BEGIN STUDY MATERIAL

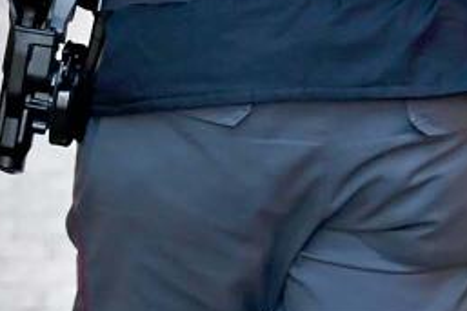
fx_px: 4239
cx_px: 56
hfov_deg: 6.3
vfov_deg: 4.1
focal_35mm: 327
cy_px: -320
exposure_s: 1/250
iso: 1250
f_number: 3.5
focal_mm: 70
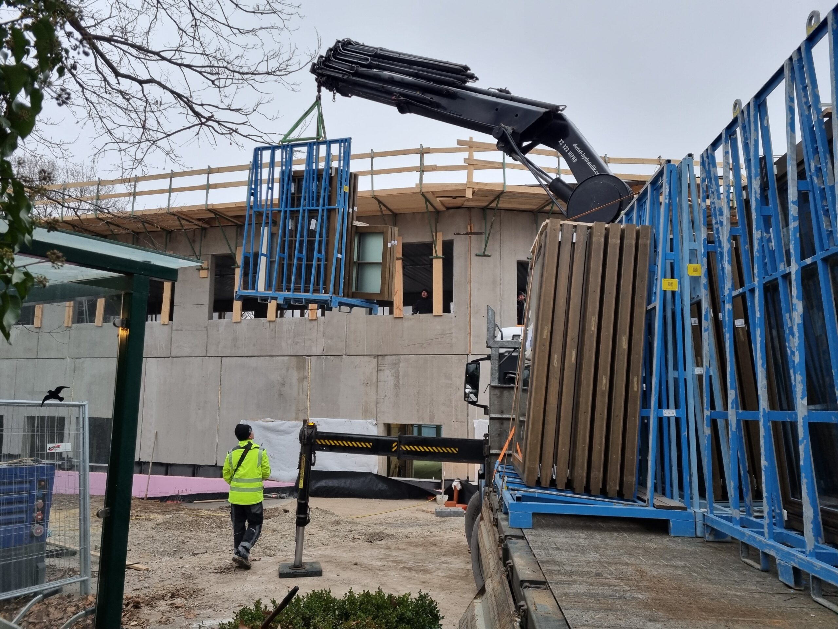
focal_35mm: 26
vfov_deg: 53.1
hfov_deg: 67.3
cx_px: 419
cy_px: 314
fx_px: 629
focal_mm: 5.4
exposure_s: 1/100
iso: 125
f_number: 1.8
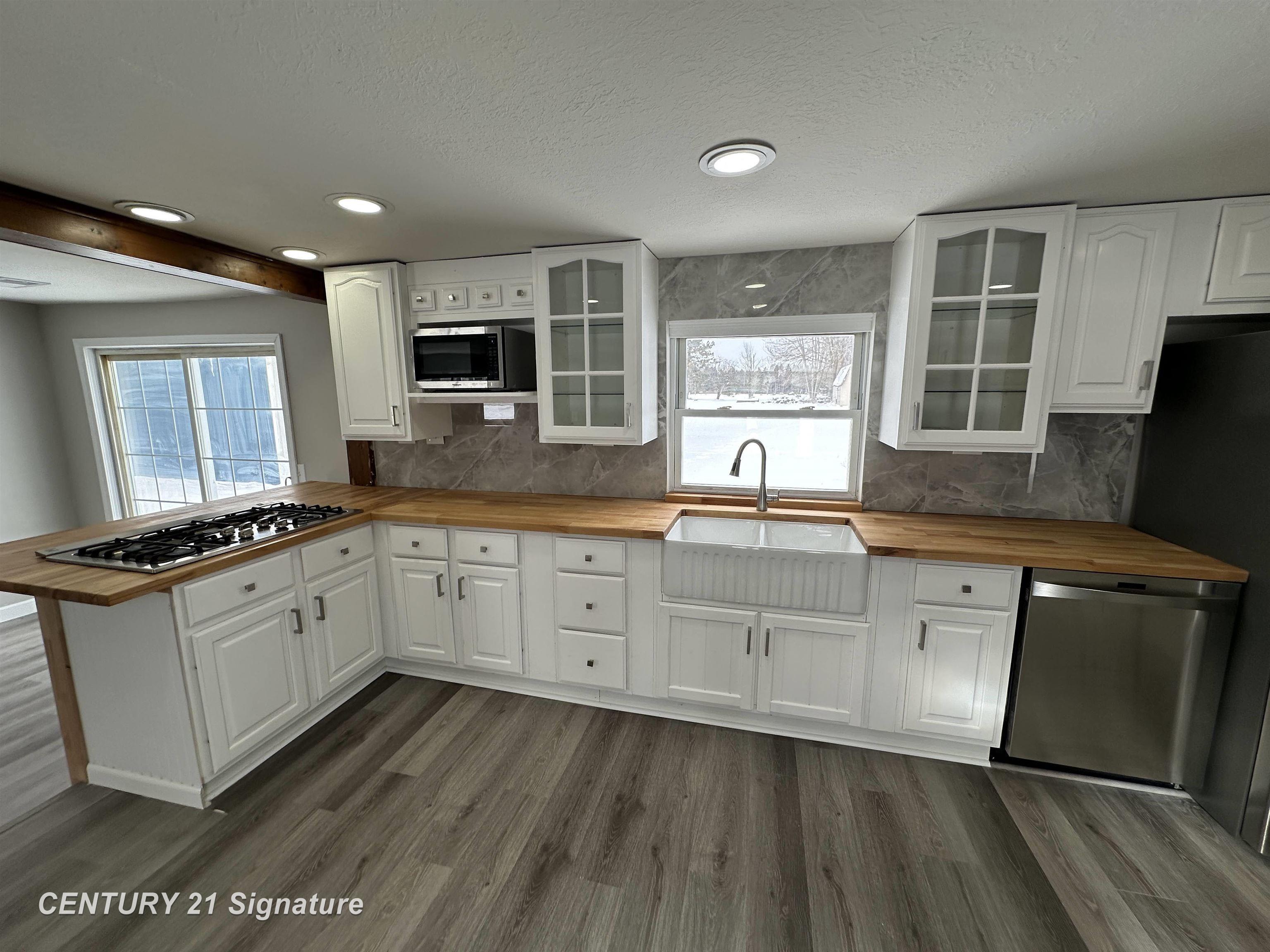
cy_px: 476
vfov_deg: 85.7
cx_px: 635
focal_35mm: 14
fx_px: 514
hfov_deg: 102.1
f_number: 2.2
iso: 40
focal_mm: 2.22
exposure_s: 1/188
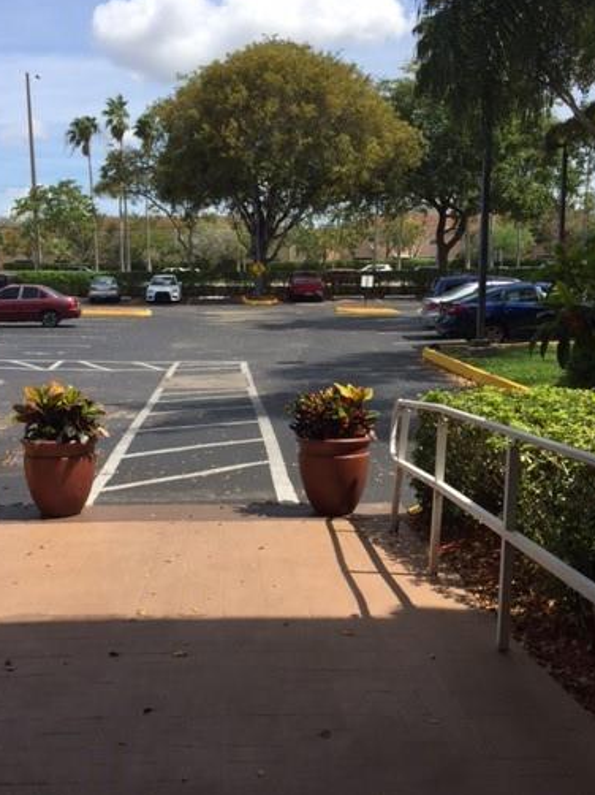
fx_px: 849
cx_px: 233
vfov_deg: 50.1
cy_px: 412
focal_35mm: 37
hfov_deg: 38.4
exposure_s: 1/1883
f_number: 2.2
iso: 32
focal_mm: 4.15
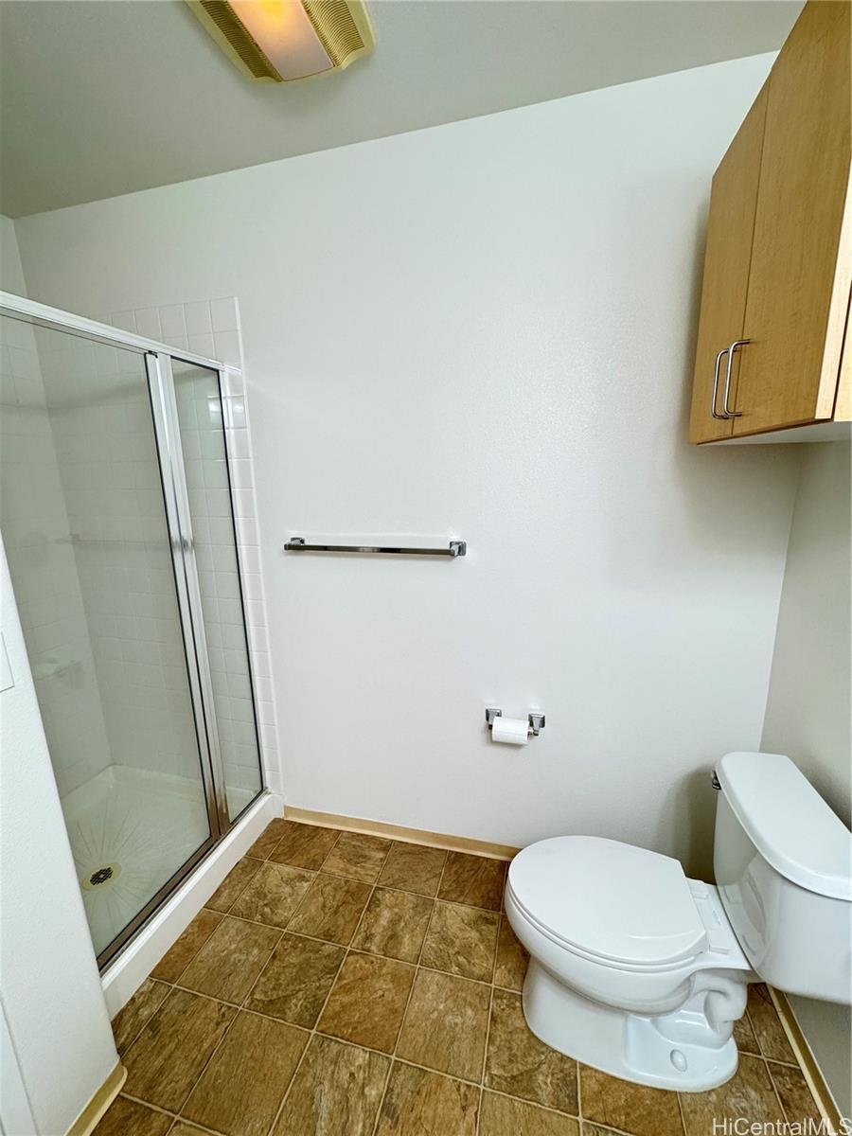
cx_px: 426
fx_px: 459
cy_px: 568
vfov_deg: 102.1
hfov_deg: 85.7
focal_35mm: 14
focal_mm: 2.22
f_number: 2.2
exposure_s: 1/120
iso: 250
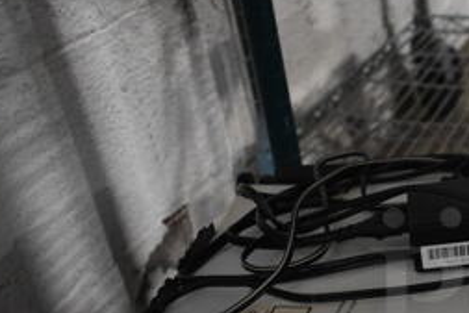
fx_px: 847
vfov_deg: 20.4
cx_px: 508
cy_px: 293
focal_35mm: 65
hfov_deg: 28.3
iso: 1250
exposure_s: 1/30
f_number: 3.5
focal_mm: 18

END STUDY MATERIAL

TASK DIRECTIONS> Transcribe the data word for word, with no images.

EXERCISE OUTPUT>
fx_px: 4239
cx_px: 56
hfov_deg: 6.3
vfov_deg: 4.1
focal_35mm: 327
cy_px: -320
exposure_s: 1/250
iso: 1250
f_number: 3.5
focal_mm: 70
focal_35mm: 26
vfov_deg: 53.1
hfov_deg: 67.3
cx_px: 419
cy_px: 314
fx_px: 629
focal_mm: 5.4
exposure_s: 1/100
iso: 125
f_number: 1.8
cy_px: 476
vfov_deg: 85.7
cx_px: 635
focal_35mm: 14
fx_px: 514
hfov_deg: 102.1
f_number: 2.2
iso: 40
focal_mm: 2.22
exposure_s: 1/188
fx_px: 849
cx_px: 233
vfov_deg: 50.1
cy_px: 412
focal_35mm: 37
hfov_deg: 38.4
exposure_s: 1/1883
f_number: 2.2
iso: 32
focal_mm: 4.15
cx_px: 426
fx_px: 459
cy_px: 568
vfov_deg: 102.1
hfov_deg: 85.7
focal_35mm: 14
focal_mm: 2.22
f_number: 2.2
exposure_s: 1/120
iso: 250
fx_px: 847
vfov_deg: 20.4
cx_px: 508
cy_px: 293
focal_35mm: 65
hfov_deg: 28.3
iso: 1250
exposure_s: 1/30
f_number: 3.5
focal_mm: 18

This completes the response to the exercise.